Despite his lyrical hostility toward the machinations of the record business – anti-industry screeds don’t come much more caustic than the Kinks’ 1970 LP “Lola Versus Powerman and the Moneygoround, Part One” – Davies is nothing if not gracious toward the trio of towering U.S. music moguls who served as his patrons throughout the decades, from Mo Ostin (Reprise) to Clive Davis (Arista) and Irving Azoff (MCA). In his book, he does relate a catastrophic early pitch meeting with Davis where the Arista boss attempted to sell the band on a ghost-written Kinks knockoff song, but on the whole he recognizes how fortunate the Kinks were to have been allowed the kinds of artistic indulgences so rarely granted to the band’s descendants.

“All three guys you mention, they were all corporate guys, but somehow they managed to straddle the line and keep one foot in the creative realm, where they both knew the business and could relate to the artists,” Davies says. “Whereas it’s now the pure business people that control the industry. And yeah, they’ll probably get a 22-year-old A&R man or something and listen to him once in a while, but generally speaking, the corporate mind has taken over, so you don’t have that magic anymore.”

Though he professes to generally hold the same musical tastes that he had when the Kinks started – asked what record currently sits atop his turntable, he seems almost sheepish to report “it’s still Willie Dixon” – Davies is hardly a grumpy traditionalist. He appreciates the way punk rock’s “no Elvis, Beatles or the Rolling Stones” ethos still found room to draw inspiration from his music (“maybe it was because we were so well known for failing, and weren’t really rock stars, but the punks seemed to leave us alone”). He also admits to an appreciation of hip-hop, saying, “it can be a relief sometimes, because once you get a groove down, it can be very simple, and that’s what I like about it, the simplicity.” And while he casts a skeptical eye on his reputation as a sort of godfather to Britpop, Davies says he’s inspired by the way his songs have been reinterpreted by filmmakers. “I think Wes Anderson has used my songs very intelligently,” he says, “and in ‘Darjeeling Limited’ he used a couple of songs brilliantly. It always pleasantly surprises me how Wim Wenders uses some of my songs.”

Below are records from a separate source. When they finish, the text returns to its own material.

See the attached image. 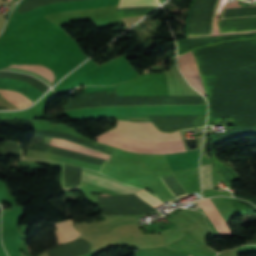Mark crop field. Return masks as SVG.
Instances as JSON below:
<instances>
[{
  "label": "crop field",
  "mask_w": 256,
  "mask_h": 256,
  "mask_svg": "<svg viewBox=\"0 0 256 256\" xmlns=\"http://www.w3.org/2000/svg\"><path fill=\"white\" fill-rule=\"evenodd\" d=\"M57 228L55 235L58 239V244L66 241L77 239L80 233L73 228L72 221H66L54 224Z\"/></svg>",
  "instance_id": "5a996713"
},
{
  "label": "crop field",
  "mask_w": 256,
  "mask_h": 256,
  "mask_svg": "<svg viewBox=\"0 0 256 256\" xmlns=\"http://www.w3.org/2000/svg\"><path fill=\"white\" fill-rule=\"evenodd\" d=\"M209 101L210 121L231 117L234 130L212 135L214 145L256 133V39L226 42L192 51Z\"/></svg>",
  "instance_id": "8a807250"
},
{
  "label": "crop field",
  "mask_w": 256,
  "mask_h": 256,
  "mask_svg": "<svg viewBox=\"0 0 256 256\" xmlns=\"http://www.w3.org/2000/svg\"><path fill=\"white\" fill-rule=\"evenodd\" d=\"M0 94L17 107H24L33 102L28 100L23 95L16 93L14 91L0 90Z\"/></svg>",
  "instance_id": "28ad6ade"
},
{
  "label": "crop field",
  "mask_w": 256,
  "mask_h": 256,
  "mask_svg": "<svg viewBox=\"0 0 256 256\" xmlns=\"http://www.w3.org/2000/svg\"><path fill=\"white\" fill-rule=\"evenodd\" d=\"M181 73L201 94L206 96L192 52L178 57Z\"/></svg>",
  "instance_id": "34b2d1b8"
},
{
  "label": "crop field",
  "mask_w": 256,
  "mask_h": 256,
  "mask_svg": "<svg viewBox=\"0 0 256 256\" xmlns=\"http://www.w3.org/2000/svg\"><path fill=\"white\" fill-rule=\"evenodd\" d=\"M160 204H161V203H160ZM160 204L156 205L155 207L159 206ZM155 207H154V208H155Z\"/></svg>",
  "instance_id": "4a817a6b"
},
{
  "label": "crop field",
  "mask_w": 256,
  "mask_h": 256,
  "mask_svg": "<svg viewBox=\"0 0 256 256\" xmlns=\"http://www.w3.org/2000/svg\"><path fill=\"white\" fill-rule=\"evenodd\" d=\"M232 200H233L236 215L251 213L256 211V208L253 205L243 200L234 199V198H232Z\"/></svg>",
  "instance_id": "22f410ed"
},
{
  "label": "crop field",
  "mask_w": 256,
  "mask_h": 256,
  "mask_svg": "<svg viewBox=\"0 0 256 256\" xmlns=\"http://www.w3.org/2000/svg\"><path fill=\"white\" fill-rule=\"evenodd\" d=\"M198 203L201 205L205 213L208 215L217 230L220 232V234L232 235L228 225L225 223L210 198L206 200H200L198 201Z\"/></svg>",
  "instance_id": "f4fd0767"
},
{
  "label": "crop field",
  "mask_w": 256,
  "mask_h": 256,
  "mask_svg": "<svg viewBox=\"0 0 256 256\" xmlns=\"http://www.w3.org/2000/svg\"><path fill=\"white\" fill-rule=\"evenodd\" d=\"M99 196H108V195L101 194V195H99Z\"/></svg>",
  "instance_id": "d9b57169"
},
{
  "label": "crop field",
  "mask_w": 256,
  "mask_h": 256,
  "mask_svg": "<svg viewBox=\"0 0 256 256\" xmlns=\"http://www.w3.org/2000/svg\"><path fill=\"white\" fill-rule=\"evenodd\" d=\"M202 189L213 188L211 164L201 167Z\"/></svg>",
  "instance_id": "cbeb9de0"
},
{
  "label": "crop field",
  "mask_w": 256,
  "mask_h": 256,
  "mask_svg": "<svg viewBox=\"0 0 256 256\" xmlns=\"http://www.w3.org/2000/svg\"><path fill=\"white\" fill-rule=\"evenodd\" d=\"M83 180L93 183V184H97V185L109 188V189H112V190L120 192L122 194L135 193V192L139 191V189L125 186V185L119 184L117 182H114L112 180H109L107 178L89 174V173H85V172H83Z\"/></svg>",
  "instance_id": "dd49c442"
},
{
  "label": "crop field",
  "mask_w": 256,
  "mask_h": 256,
  "mask_svg": "<svg viewBox=\"0 0 256 256\" xmlns=\"http://www.w3.org/2000/svg\"><path fill=\"white\" fill-rule=\"evenodd\" d=\"M6 1V3H8L10 0H5Z\"/></svg>",
  "instance_id": "733c2abd"
},
{
  "label": "crop field",
  "mask_w": 256,
  "mask_h": 256,
  "mask_svg": "<svg viewBox=\"0 0 256 256\" xmlns=\"http://www.w3.org/2000/svg\"><path fill=\"white\" fill-rule=\"evenodd\" d=\"M1 70H14V71L28 73V74H31L33 76L40 78L41 80L45 81L49 85H51L52 82L54 81V75H53L52 71L42 65H25V64L15 65V64H12L9 67L1 69Z\"/></svg>",
  "instance_id": "412701ff"
},
{
  "label": "crop field",
  "mask_w": 256,
  "mask_h": 256,
  "mask_svg": "<svg viewBox=\"0 0 256 256\" xmlns=\"http://www.w3.org/2000/svg\"><path fill=\"white\" fill-rule=\"evenodd\" d=\"M112 130L144 139H171L180 137L179 133L178 137L176 132L160 133L150 122L118 121L117 127ZM113 131L106 132L96 139L121 149L139 153L166 154L186 151L181 138L172 140H143Z\"/></svg>",
  "instance_id": "ac0d7876"
},
{
  "label": "crop field",
  "mask_w": 256,
  "mask_h": 256,
  "mask_svg": "<svg viewBox=\"0 0 256 256\" xmlns=\"http://www.w3.org/2000/svg\"><path fill=\"white\" fill-rule=\"evenodd\" d=\"M158 5L156 0H120L118 8L144 7Z\"/></svg>",
  "instance_id": "d1516ede"
},
{
  "label": "crop field",
  "mask_w": 256,
  "mask_h": 256,
  "mask_svg": "<svg viewBox=\"0 0 256 256\" xmlns=\"http://www.w3.org/2000/svg\"><path fill=\"white\" fill-rule=\"evenodd\" d=\"M190 256V255H189Z\"/></svg>",
  "instance_id": "bc2a9ffb"
},
{
  "label": "crop field",
  "mask_w": 256,
  "mask_h": 256,
  "mask_svg": "<svg viewBox=\"0 0 256 256\" xmlns=\"http://www.w3.org/2000/svg\"><path fill=\"white\" fill-rule=\"evenodd\" d=\"M51 146L67 149L70 151L86 154L89 156H93V157H97V158H101V159H105V160H108V158H109V155H106V154L100 153L98 151L74 144V143H72L70 141H66V140H60V139L54 138L51 143Z\"/></svg>",
  "instance_id": "d8731c3e"
},
{
  "label": "crop field",
  "mask_w": 256,
  "mask_h": 256,
  "mask_svg": "<svg viewBox=\"0 0 256 256\" xmlns=\"http://www.w3.org/2000/svg\"><path fill=\"white\" fill-rule=\"evenodd\" d=\"M229 0H218L217 2V7L215 8V10L213 11L212 13V16H211V19H210V26H209V33H210V36H214V35H219V29L217 27V19H218V16L220 14V12L222 11L223 7L228 3ZM237 4V1H234L230 4L227 5L226 8H229V7H237L236 6ZM225 8V9H226ZM240 8H244V7H240ZM229 9H236V8H229ZM228 10V9H226ZM225 13V11H224ZM223 14V13H222ZM223 16L224 14L222 15L221 17V20L223 19ZM254 20V19H253ZM242 21H247V20H242ZM228 22H239V21H228ZM220 23H227V22H220ZM248 32H256V31H248ZM248 32H237V33H226V34H222V35H227V34H239V33H248ZM205 37V36H204ZM195 38V37H194ZM190 39V38H188Z\"/></svg>",
  "instance_id": "e52e79f7"
},
{
  "label": "crop field",
  "mask_w": 256,
  "mask_h": 256,
  "mask_svg": "<svg viewBox=\"0 0 256 256\" xmlns=\"http://www.w3.org/2000/svg\"><path fill=\"white\" fill-rule=\"evenodd\" d=\"M234 196H236V195L234 194ZM236 197H238V196H236ZM238 198H242V199L248 200V201H250V202H252V203H254L256 205V199H249V198H245V197H238Z\"/></svg>",
  "instance_id": "5142ce71"
},
{
  "label": "crop field",
  "mask_w": 256,
  "mask_h": 256,
  "mask_svg": "<svg viewBox=\"0 0 256 256\" xmlns=\"http://www.w3.org/2000/svg\"><path fill=\"white\" fill-rule=\"evenodd\" d=\"M212 160L214 164L216 165L219 173L221 174L223 180L225 181L226 185L230 187L231 181H234L236 179H239L238 175L229 167L225 166L224 164L220 163L213 155V150H212Z\"/></svg>",
  "instance_id": "3316defc"
}]
</instances>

The Kinks haven’t played together since the mid-1990s, but Davies has continued writing and recording new material, most recently with 2007’s “Working Man’s Café.” Of course, the Kinks legacy isn’t one that’s easily shrugged off, and Davies has more recently revisited his classic cuts on 2009’s “The Kinks Choral Collection” and 2011 duets album “See My Friends.” Yet he denies feeling boxed in by his back catalogue.

“Whenever I do a song live, I can still put myself into a place where it’s like it’s the first time I’ve played it. I’ve always had that trick, like an actor would do,” he says. ”And where I’m lucky is that I always write for somebody other than myself, for characters, which makes it easier. I was never a sex symbol, so I was never writing any of that ‘come on baby, let’s rock out tonight’ sort of (material).”

But when asked exactly where he’ll celebrate the Kinks’ 2014 quinquagenary, Davies gives a most Kinksian response.

“I could say the Hollywood Bowl, and I could say Madison Square Garden. But the truth is it’ll probably be in a bar somewhere.”